The effect of curing time in water on the peat stabilization process differs according to the type of binder mix used (Wong 2010; Alwi 2008; Janz and Johansson 2002; EuroSoilStab 2002; Deboucha et al. 2008; Hashim and Islam 2008). The reaction of cement as a binder for peat stabilization is nearly complete after 28 days or the first month of curing (Wong 2010; Alwi 2008; Janz and Johansson 2002; Axelsson et al. 2002; EuroSoilStab 2002), while the stabilization reaction process of binders such as furnace slag or fly ash continues for months (Wong 2010; Janz and Johansson 2002). Hashim and Islam (2008) conducted tropical peat soil stabilization tests after 1, 3, 7 and 28 days curing time to examine the effect of curing time on UCS and found that strength increased with increased curing time. The UCS of cement-stabilized peat with sand filler also showed an increment when the curing time was increased from 7 to 14 days (Deboucha et al. 2008).

Most of the peat stabilization studies so far reviewed have employed the water curing technique. However, in the field, the peat stabilization process involves the mobilization of vehicles mounted with heavy machinery, and transportation of such equipment would most likely be impeded by the soft ground and waterlogged swampy terrain of the tropical lowland peats found in most peatlands in Malaysia and in the tropics in general. Thus, practical stabilization procedures often include the initial draining of the peat area targeted for stabilization, resulting in improved, relatively drier ground conditions. Because of this, the authors believe that the air-curing peat stabilization technique should be studied to imitate the actual drained peat ground conditions described earlier. The air-curing technique involves the use of in situ or naturally occurring peat water (natural moisture content) for the cement hydration reaction in the peat stabilization process.

The Air-Curing (dry-curing) Technique for peat stabilization

Tropical lowland peat swamps are usually waterlogged for most of the year. Drainage is needed to make these waterlogged lands suitable for agriculture or other land use, such as infrastructure and housing development. The leading principle of most water management practices is solely based on fulfilling the drainage requirements: avoiding flooding by evacuating excess rainfall within a certain period of time. The rapid removal of excess rainfall in combination with the high permeability of peat results in the lowering of overall water levels. This has various negative consequences such as land subsidence (D.I.D 2001).

Water management for agricultural development and for development of the associated infrastructure involves the draining of tropical lowland peat lands that occur largely as coastal peat swamps and results in the lowering of ground water tables, drying and reduction in the ‘Natural Moisture Content’ of paludal deposits, especially in the upper layers of peat deposits. Furthermore, wet, soft peaty ground must be conventionally drained to enable movement, transport, mobility and access of vehicles and machinery for the development and building of access roads. Therefore, for the reasons mentioned earlier, there is a need to investigate ways to improve or stabilize drained peat ground conditions. In situ drained peat is usually relatively drier than undrained, wet tropical lowland peat.

Your objective ▸
Revise the passage of the peat stabilization text that starts with "Water management for" and ends with "tropical lowland peat.", changing "coastal peat swamps" to "coastal wetlands". The lines after this text are separate material.

Exercise data ▸
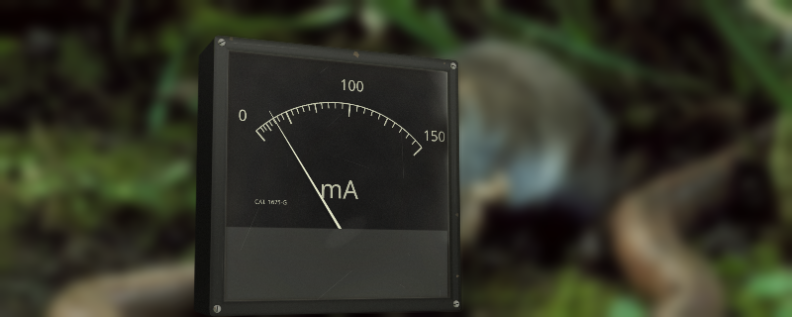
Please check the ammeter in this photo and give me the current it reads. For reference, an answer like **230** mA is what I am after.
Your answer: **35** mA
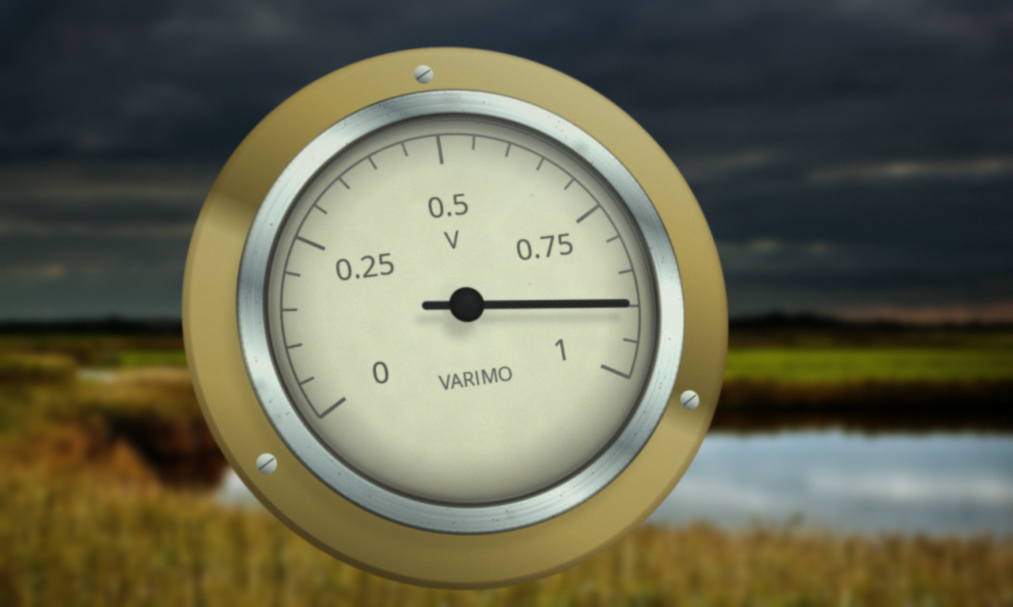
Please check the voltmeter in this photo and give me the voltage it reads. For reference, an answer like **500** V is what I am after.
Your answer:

Task response ▸
Water management for agricultural development and for development of the associated infrastructure involves the draining of tropical lowland peat lands that occur largely as coastal wetlands and results in the lowering of ground water tables, drying and reduction in the ‘Natural Moisture Content’ of paludal deposits, especially in the upper layers of peat deposits. Furthermore, wet, soft peaty ground must be conventionally drained to enable movement, transport, mobility and access of vehicles and machinery for the development and building of access roads. Therefore, for the reasons mentioned earlier, there is a need to investigate ways to improve or stabilize drained peat ground conditions. In situ drained peat is usually relatively drier than undrained, wet tropical lowland peat.